Write out each of the records below word for word, omitting the pictures.

▼

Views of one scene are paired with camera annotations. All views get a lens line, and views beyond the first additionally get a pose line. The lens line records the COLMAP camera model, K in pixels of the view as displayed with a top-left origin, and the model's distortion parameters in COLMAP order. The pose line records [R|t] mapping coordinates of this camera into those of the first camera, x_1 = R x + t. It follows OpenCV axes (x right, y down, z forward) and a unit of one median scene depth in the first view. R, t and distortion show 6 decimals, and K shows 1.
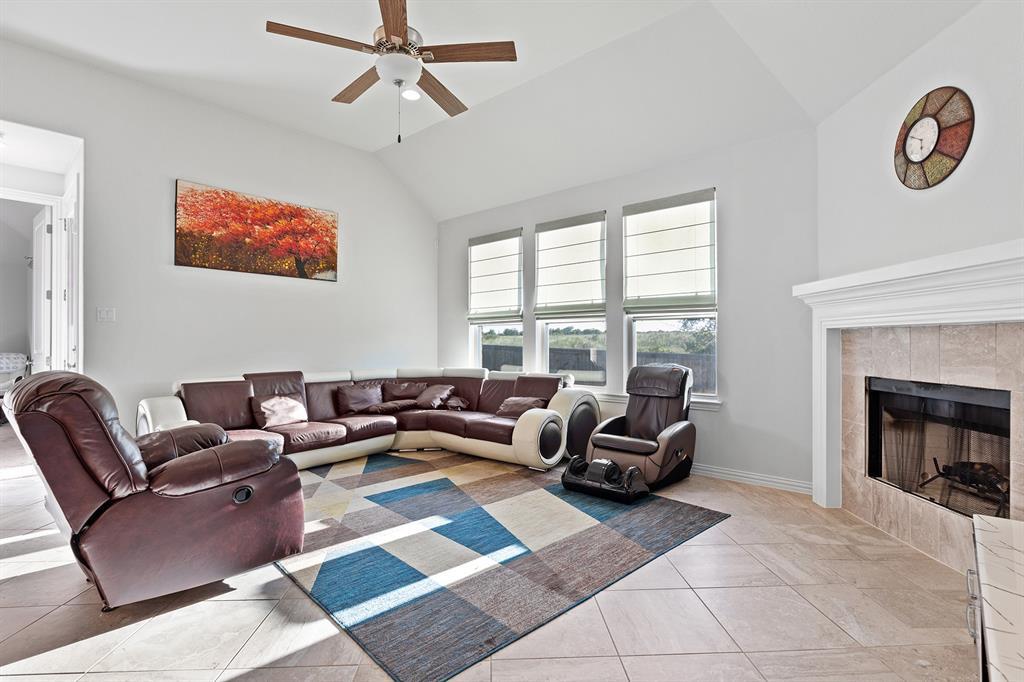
lens RADIAL K [[494.5, 0, 512.0], [0, 494.5, 341.0], [0, 0, 1]] dist [-0.010797, -0.000081]
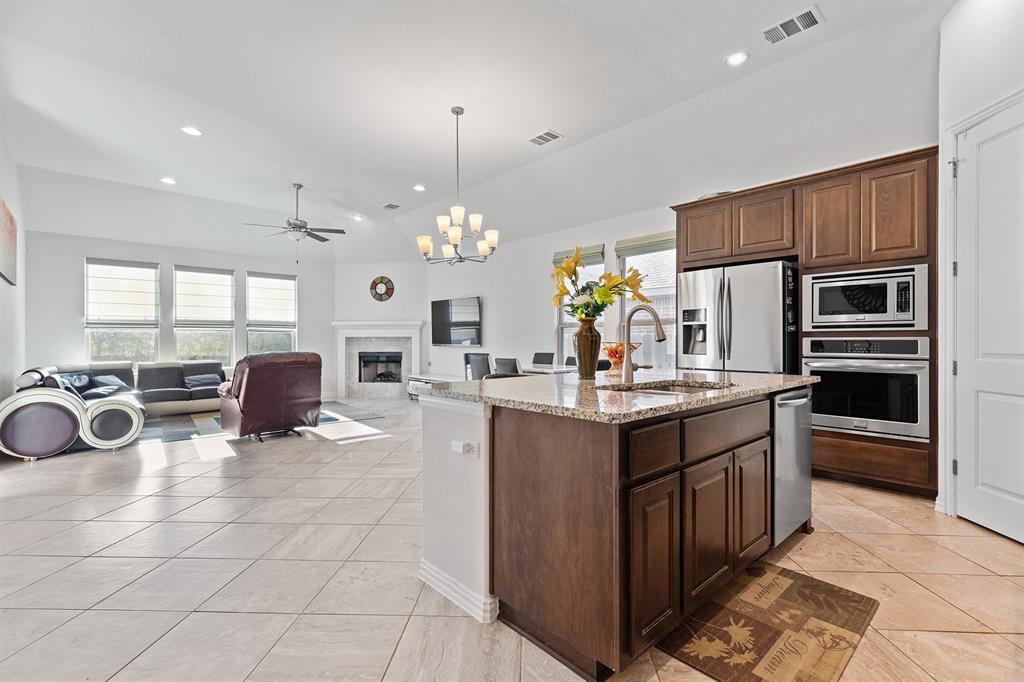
lens RADIAL K [[458.3, 0, 512.0], [0, 458.3, 341.0], [0, 0, 1]] dist [0.004075, 0.000327]
pose [[0.094976, 0.002426, 0.995477, -1.723653], [0.003278, 0.999991, -0.002750, 0.008851], [-0.995474, 0.003524, 0.094967, -0.236573]]
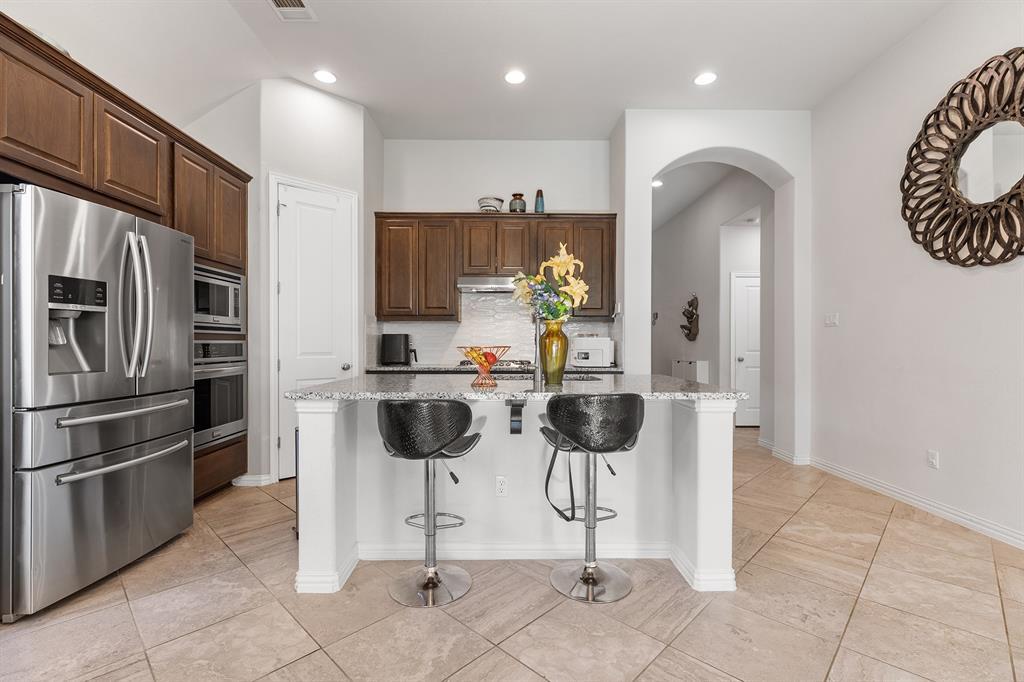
lens RADIAL K [[458.3, 0, 512.0], [0, 458.3, 341.0], [0, 0, 1]] dist [0.004075, 0.000327]
pose [[-0.732844, -0.000263, -0.680396, -0.626388], [-0.001755, 0.999997, 0.001504, 0.000826], [0.680394, 0.002296, -0.732843, 0.142789]]
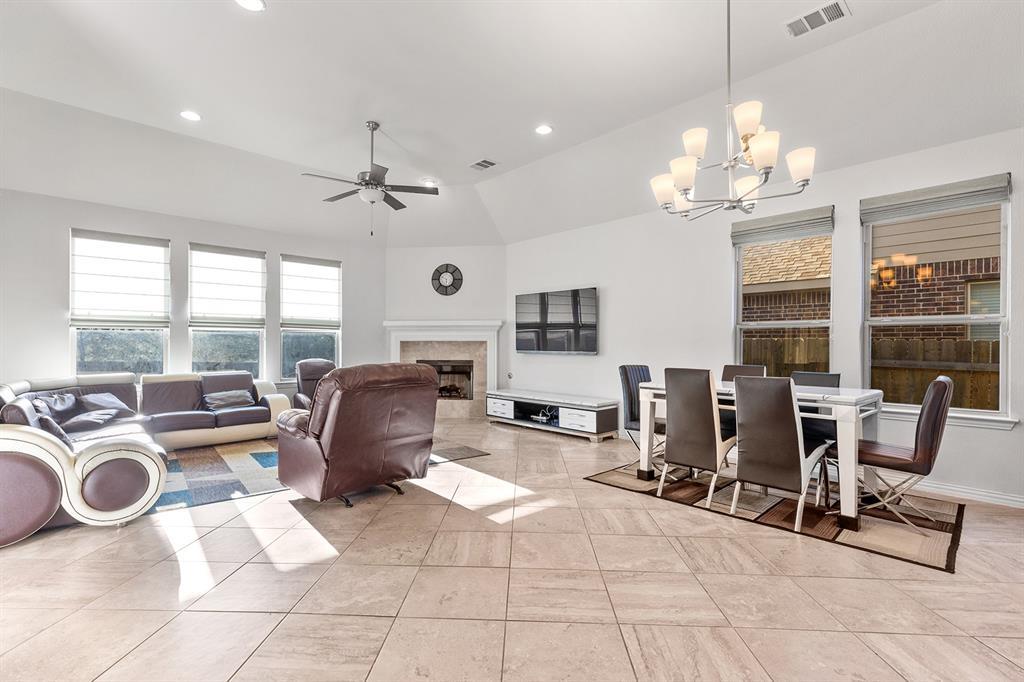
lens RADIAL K [[472.9, 0, 502.7], [0, 472.9, 345.2], [0, 0, 1]] dist [0.006276, 0.000396]
pose [[0.099980, 0.005608, 0.994974, -1.311536], [-0.001946, 0.999983, -0.005440, 0.005465], [-0.994988, -0.001392, 0.099989, 0.237373]]
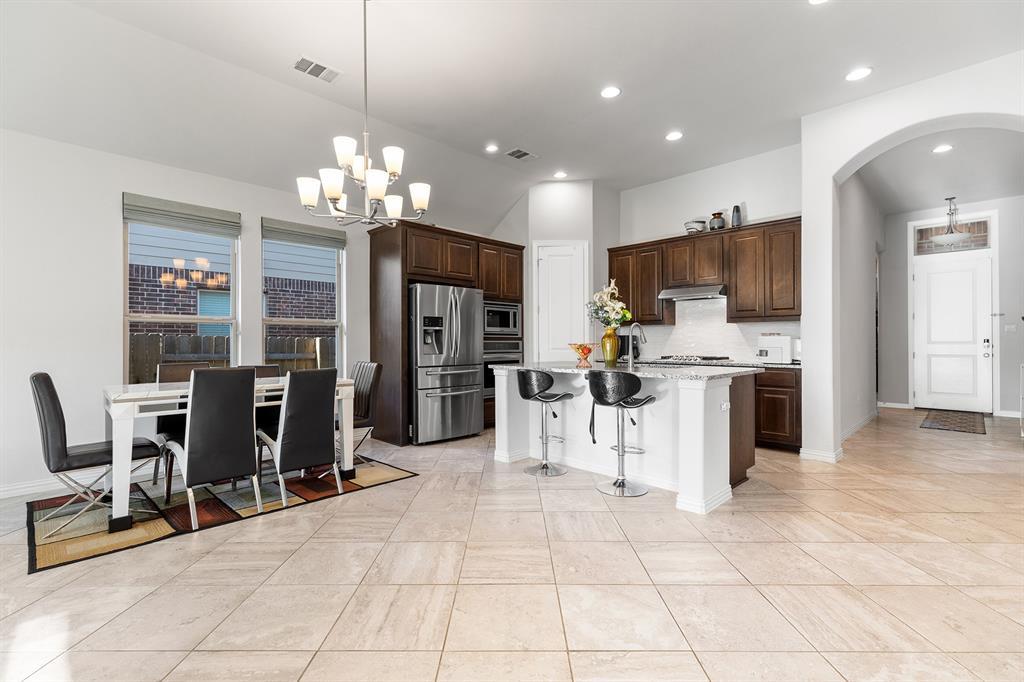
lens RADIAL K [[458.3, 0, 512.0], [0, 458.3, 341.0], [0, 0, 1]] dist [0.004075, 0.000327]
pose [[-0.998661, 0.005215, 0.051462, -0.906425], [0.005226, 0.999986, 0.000071, 0.002264], [-0.051461, 0.000339, -0.998675, 0.704103]]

▲

Response area:
Views of one scene are paired with camera annotations. All views get a lens line, and views beyond the first additionally get a pose line. The lens line records the COLMAP camera model, K in pixels of the view as displayed with a top-left origin, and the model's distortion parameters in COLMAP order. The pose line records [R|t] mapping coordinates of this camera into those of the first camera, x_1 = R x + t. It follows OpenCV axes (x right, y down, z forward) and a unit of one median scene depth in the first view. R, t and distortion show 6 decimals, and K shows 1.
lens RADIAL K [[494.5, 0, 512.0], [0, 494.5, 341.0], [0, 0, 1]] dist [-0.010797, -0.000081]
lens RADIAL K [[458.3, 0, 512.0], [0, 458.3, 341.0], [0, 0, 1]] dist [0.004075, 0.000327]
pose [[0.094976, 0.002426, 0.995477, -1.723653], [0.003278, 0.999991, -0.002750, 0.008851], [-0.995474, 0.003524, 0.094967, -0.236573]]
lens RADIAL K [[458.3, 0, 512.0], [0, 458.3, 341.0], [0, 0, 1]] dist [0.004075, 0.000327]
pose [[-0.732844, -0.000263, -0.680396, -0.626388], [-0.001755, 0.999997, 0.001504, 0.000826], [0.680394, 0.002296, -0.732843, 0.142789]]
lens RADIAL K [[472.9, 0, 502.7], [0, 472.9, 345.2], [0, 0, 1]] dist [0.006276, 0.000396]
pose [[0.099980, 0.005608, 0.994974, -1.311536], [-0.001946, 0.999983, -0.005440, 0.005465], [-0.994988, -0.001392, 0.099989, 0.237373]]
lens RADIAL K [[458.3, 0, 512.0], [0, 458.3, 341.0], [0, 0, 1]] dist [0.004075, 0.000327]
pose [[-0.998661, 0.005215, 0.051462, -0.906425], [0.005226, 0.999986, 0.000071, 0.002264], [-0.051461, 0.000339, -0.998675, 0.704103]]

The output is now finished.